→ Work to be completed
In the data, find the word "wash" and copy out every line that has it.

→ Exercise data
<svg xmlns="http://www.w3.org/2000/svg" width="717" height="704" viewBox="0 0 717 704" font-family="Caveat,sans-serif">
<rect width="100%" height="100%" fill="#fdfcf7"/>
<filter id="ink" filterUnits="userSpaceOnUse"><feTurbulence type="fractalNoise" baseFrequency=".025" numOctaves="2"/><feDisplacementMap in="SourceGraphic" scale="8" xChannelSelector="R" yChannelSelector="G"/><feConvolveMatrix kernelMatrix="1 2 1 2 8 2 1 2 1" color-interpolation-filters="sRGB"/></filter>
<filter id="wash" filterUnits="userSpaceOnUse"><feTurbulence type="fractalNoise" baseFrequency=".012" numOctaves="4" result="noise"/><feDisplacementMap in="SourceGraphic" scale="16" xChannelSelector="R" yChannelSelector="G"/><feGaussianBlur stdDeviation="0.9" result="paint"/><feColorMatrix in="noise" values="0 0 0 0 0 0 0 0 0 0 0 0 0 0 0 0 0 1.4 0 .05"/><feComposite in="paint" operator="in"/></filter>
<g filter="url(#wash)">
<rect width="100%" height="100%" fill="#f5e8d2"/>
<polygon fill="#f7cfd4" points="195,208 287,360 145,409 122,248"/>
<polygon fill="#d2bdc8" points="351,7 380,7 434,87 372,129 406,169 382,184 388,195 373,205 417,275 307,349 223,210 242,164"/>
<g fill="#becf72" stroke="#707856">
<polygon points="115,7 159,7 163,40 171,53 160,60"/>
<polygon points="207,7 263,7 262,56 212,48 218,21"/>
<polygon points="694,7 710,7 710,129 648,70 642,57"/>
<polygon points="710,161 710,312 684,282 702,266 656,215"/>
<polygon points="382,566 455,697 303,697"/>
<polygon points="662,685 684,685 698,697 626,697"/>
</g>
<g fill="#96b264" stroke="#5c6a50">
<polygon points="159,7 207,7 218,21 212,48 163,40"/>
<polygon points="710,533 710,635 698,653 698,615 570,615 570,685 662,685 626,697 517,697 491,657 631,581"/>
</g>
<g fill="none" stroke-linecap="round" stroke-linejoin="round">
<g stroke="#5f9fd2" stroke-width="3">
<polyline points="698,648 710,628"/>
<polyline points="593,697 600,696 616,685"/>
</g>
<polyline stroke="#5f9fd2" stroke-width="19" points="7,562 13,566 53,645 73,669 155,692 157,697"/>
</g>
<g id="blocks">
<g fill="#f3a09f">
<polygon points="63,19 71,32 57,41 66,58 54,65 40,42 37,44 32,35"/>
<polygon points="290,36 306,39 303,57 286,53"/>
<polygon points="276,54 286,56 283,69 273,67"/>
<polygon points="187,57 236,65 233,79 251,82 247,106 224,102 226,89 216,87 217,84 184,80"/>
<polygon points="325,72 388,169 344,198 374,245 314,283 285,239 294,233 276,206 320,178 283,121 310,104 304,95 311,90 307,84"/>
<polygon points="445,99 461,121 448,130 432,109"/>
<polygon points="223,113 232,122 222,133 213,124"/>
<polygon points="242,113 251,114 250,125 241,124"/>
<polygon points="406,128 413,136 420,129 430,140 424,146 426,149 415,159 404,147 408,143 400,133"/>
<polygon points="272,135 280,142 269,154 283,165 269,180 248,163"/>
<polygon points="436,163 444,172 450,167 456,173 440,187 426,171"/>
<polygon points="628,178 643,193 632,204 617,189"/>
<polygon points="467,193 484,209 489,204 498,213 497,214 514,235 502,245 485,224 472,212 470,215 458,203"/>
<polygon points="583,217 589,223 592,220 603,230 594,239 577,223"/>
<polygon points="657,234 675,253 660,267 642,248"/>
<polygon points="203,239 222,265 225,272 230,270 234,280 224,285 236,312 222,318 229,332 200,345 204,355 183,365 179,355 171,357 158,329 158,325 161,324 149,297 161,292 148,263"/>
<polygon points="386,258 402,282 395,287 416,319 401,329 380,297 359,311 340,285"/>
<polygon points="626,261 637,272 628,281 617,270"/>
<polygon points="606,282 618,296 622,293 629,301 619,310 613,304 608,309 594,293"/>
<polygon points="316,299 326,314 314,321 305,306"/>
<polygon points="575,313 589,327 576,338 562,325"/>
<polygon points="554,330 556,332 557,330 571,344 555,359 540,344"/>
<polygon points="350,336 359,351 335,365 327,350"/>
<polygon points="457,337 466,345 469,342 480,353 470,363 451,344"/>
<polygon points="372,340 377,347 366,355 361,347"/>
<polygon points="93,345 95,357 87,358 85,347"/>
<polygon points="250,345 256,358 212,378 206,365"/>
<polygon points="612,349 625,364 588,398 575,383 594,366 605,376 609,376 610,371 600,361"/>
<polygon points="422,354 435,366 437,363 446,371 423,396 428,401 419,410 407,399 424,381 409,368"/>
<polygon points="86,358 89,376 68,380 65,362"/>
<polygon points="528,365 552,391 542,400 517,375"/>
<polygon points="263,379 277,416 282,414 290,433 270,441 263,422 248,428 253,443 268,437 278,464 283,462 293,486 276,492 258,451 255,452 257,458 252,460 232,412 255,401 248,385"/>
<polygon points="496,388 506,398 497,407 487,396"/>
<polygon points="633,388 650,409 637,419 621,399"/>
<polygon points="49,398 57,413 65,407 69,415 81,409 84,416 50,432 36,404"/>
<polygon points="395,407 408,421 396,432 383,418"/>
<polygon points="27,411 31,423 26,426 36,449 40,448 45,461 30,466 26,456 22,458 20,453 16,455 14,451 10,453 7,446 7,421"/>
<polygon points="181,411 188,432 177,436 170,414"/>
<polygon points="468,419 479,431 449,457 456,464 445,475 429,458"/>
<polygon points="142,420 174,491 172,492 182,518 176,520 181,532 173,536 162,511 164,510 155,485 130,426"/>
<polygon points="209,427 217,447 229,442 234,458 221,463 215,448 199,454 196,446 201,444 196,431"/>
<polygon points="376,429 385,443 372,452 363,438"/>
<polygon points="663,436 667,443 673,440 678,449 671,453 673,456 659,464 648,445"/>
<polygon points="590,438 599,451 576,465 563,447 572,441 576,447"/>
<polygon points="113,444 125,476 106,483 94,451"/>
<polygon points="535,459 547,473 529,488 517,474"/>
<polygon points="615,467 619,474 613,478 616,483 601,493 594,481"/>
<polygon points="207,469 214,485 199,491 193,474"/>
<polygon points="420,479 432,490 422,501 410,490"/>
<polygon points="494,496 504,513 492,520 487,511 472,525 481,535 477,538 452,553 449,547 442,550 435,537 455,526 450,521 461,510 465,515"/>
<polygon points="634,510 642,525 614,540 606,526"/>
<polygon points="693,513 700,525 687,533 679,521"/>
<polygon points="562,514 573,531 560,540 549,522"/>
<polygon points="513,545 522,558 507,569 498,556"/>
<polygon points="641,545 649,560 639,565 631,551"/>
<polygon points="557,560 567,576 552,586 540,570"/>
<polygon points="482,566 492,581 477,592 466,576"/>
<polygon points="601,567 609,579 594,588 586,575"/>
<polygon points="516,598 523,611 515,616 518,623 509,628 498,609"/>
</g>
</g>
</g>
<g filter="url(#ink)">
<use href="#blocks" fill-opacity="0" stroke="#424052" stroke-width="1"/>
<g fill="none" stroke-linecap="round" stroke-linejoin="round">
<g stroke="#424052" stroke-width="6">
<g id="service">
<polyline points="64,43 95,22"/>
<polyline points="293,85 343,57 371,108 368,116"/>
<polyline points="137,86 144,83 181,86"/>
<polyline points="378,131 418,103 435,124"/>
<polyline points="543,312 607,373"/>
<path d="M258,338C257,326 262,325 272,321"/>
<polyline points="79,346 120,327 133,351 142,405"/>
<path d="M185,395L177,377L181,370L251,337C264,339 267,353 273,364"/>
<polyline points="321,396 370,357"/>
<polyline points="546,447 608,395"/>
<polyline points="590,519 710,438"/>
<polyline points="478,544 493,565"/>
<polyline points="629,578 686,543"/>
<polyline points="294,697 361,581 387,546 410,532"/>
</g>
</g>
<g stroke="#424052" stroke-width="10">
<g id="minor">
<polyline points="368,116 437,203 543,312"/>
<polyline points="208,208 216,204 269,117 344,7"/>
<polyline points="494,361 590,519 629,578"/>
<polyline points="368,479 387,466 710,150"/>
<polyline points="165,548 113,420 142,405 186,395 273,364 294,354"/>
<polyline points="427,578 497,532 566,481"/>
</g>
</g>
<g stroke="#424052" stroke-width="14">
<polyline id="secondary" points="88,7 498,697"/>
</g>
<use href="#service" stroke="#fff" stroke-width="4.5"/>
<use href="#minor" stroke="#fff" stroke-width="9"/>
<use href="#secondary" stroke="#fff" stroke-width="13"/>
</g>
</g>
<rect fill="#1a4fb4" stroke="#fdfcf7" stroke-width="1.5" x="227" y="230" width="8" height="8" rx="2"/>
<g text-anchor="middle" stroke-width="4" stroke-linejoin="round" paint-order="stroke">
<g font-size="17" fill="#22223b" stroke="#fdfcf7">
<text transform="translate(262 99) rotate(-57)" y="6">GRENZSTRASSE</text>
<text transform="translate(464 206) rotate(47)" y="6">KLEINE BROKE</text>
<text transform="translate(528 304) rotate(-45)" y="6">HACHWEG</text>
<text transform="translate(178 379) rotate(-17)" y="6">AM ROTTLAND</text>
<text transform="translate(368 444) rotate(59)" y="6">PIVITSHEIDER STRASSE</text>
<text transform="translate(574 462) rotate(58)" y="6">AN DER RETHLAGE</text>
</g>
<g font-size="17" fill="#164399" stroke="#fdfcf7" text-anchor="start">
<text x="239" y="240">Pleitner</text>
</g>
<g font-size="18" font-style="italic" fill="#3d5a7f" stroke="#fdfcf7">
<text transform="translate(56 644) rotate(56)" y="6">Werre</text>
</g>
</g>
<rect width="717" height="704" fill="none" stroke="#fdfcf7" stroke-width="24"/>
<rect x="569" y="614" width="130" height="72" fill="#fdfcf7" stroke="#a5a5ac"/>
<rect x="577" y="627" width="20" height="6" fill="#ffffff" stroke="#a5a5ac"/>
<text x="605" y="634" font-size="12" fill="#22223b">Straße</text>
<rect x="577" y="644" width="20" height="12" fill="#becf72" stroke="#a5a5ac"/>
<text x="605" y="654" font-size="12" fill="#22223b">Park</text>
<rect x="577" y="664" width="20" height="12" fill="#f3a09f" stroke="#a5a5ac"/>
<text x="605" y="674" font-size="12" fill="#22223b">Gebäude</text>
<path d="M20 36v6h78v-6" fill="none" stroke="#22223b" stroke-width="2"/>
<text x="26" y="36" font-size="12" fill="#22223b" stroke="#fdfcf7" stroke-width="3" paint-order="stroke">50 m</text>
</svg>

→ Task answer
<filter id="wash" filterUnits="userSpaceOnUse"><feTurbulence type="fractalNoise" baseFrequency=".012" numOctaves="4" result="noise"/><feDisplacementMap in="SourceGraphic" scale="16" xChannelSelector="R" yChannelSelector="G"/><feGaussianBlur stdDeviation="0.9" result="paint"/><feColorMatrix in="noise" values="0 0 0 0 0 0 0 0 0 0 0 0 0 0 0 0 0 1.4 0 .05"/><feComposite in="paint" operator="in"/></filter>
<g filter="url(#wash)">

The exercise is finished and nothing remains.